- Text extract
start

Once again, my state, North Carolina, has chosen to refuse life. This time in a hastily called emergency session of the General Assembly, racing to beat the clock, the day when an ordinance to protect LGBT people from discrimination and to allow transgender people to use the bathroom of the gender with which they identify was scheduled to go into effect. Thus, the General Assembly passed House Bill 2, a bill that bans transgender people from using the bathroom of the gender they identify with and nullifies local ordinances around the state that would have protected gay and transgender people from being fired because of their sexual identity or preference.

Once again, my state, North Carolina, has chosen to refuse life, while locally elected officials in cities and counties chose to protect life in all its complex, strong and tender and beautiful diversity.

Unlike the political leaders of my state, I choose life. Here are two places where, in the last couple of days, I have found myself opening to include more life in my awareness.

First in Sharan Strange’s poem “Night Work,” which she read at UNC Asheville the day after the General Assembly refused life. In the poem, we meet “phantoms of the city” with “the duskiness of predawn on them / and the shading of dust and sweat.”

end

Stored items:
start

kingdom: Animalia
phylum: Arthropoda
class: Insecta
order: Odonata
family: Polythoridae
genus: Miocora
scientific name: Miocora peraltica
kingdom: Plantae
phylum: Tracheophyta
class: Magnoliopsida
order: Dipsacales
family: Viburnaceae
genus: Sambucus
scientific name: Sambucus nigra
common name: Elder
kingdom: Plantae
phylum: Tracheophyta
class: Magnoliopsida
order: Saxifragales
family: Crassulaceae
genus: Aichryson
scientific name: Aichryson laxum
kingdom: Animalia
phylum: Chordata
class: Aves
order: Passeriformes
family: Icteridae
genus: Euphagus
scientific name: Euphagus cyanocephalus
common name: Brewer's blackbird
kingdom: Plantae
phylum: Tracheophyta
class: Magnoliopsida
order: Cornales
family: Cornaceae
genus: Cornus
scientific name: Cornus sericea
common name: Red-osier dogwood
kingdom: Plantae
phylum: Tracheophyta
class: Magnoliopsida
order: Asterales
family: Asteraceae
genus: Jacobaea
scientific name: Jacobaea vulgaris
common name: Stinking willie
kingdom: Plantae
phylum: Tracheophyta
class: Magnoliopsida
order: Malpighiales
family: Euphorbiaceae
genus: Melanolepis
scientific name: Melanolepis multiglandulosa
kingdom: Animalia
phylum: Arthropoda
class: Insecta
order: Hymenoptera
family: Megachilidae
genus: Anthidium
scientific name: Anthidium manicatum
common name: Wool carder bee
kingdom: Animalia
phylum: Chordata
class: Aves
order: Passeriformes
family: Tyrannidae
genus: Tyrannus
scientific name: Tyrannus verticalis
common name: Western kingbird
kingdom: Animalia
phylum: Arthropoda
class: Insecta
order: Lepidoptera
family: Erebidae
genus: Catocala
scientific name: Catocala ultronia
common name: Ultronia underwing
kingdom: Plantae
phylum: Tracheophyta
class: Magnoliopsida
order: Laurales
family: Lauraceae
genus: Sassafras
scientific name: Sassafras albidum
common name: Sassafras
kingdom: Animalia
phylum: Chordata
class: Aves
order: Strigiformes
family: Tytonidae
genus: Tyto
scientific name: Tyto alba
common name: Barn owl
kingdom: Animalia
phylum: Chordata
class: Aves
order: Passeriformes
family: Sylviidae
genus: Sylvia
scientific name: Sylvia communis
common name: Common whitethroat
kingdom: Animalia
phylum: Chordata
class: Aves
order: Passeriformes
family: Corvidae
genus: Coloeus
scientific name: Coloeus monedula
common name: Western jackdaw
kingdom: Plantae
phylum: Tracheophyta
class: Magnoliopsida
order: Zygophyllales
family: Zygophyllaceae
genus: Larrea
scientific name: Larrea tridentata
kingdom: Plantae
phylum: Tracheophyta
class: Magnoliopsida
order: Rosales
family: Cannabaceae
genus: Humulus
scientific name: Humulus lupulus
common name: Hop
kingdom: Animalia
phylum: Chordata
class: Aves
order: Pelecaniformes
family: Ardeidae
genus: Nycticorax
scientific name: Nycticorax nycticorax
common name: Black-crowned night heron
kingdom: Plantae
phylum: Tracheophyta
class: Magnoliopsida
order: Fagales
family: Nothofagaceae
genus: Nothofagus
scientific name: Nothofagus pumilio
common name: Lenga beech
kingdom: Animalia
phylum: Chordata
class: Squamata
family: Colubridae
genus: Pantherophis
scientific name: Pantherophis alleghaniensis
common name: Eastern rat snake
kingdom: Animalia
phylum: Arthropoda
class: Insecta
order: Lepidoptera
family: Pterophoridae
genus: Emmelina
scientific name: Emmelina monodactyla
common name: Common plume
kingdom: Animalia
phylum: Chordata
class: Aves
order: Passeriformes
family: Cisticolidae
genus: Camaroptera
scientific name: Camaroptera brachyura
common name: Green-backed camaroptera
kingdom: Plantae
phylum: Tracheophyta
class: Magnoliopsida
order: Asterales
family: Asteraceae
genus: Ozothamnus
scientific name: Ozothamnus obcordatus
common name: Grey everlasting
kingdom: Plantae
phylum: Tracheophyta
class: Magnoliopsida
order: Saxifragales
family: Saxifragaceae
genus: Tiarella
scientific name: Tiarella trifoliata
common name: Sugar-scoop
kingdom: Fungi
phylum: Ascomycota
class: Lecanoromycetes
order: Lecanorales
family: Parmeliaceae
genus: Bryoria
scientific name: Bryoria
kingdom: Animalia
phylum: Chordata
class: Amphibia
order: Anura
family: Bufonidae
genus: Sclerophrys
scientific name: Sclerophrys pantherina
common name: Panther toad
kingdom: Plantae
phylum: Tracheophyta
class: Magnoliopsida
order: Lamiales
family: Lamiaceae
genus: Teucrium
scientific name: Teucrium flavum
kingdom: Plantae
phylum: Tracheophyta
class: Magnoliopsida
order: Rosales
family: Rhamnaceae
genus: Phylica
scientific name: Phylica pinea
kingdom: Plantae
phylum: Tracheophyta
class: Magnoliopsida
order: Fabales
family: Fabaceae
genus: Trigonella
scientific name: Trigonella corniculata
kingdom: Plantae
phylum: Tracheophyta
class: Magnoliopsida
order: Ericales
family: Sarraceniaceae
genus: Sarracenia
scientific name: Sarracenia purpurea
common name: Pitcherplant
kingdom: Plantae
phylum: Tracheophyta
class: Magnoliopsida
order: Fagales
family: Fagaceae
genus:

end

- Exercise task
Reproduce the stretch of the House Bill 2 essay from "Once again, my state, North Carolina, has chosen to refuse life." through "and beautiful diversity.". This organism classification material has no connection to the essay on North Carolina's House Bill 2.

- Exercise response
Once again, my state, North Carolina, has chosen to refuse life. This time in a hastily called emergency session of the General Assembly, racing to beat the clock, the day when an ordinance to protect LGBT people from discrimination and to allow transgender people to use the bathroom of the gender with which they identify was scheduled to go into effect. Thus, the General Assembly passed House Bill 2, a bill that bans transgender people from using the bathroom of the gender they identify with and nullifies local ordinances around the state that would have protected gay and transgender people from being fired because of their sexual identity or preference.

Once again, my state, North Carolina, has chosen to refuse life, while locally elected officials in cities and counties chose to protect life in all its complex, strong and tender and beautiful diversity.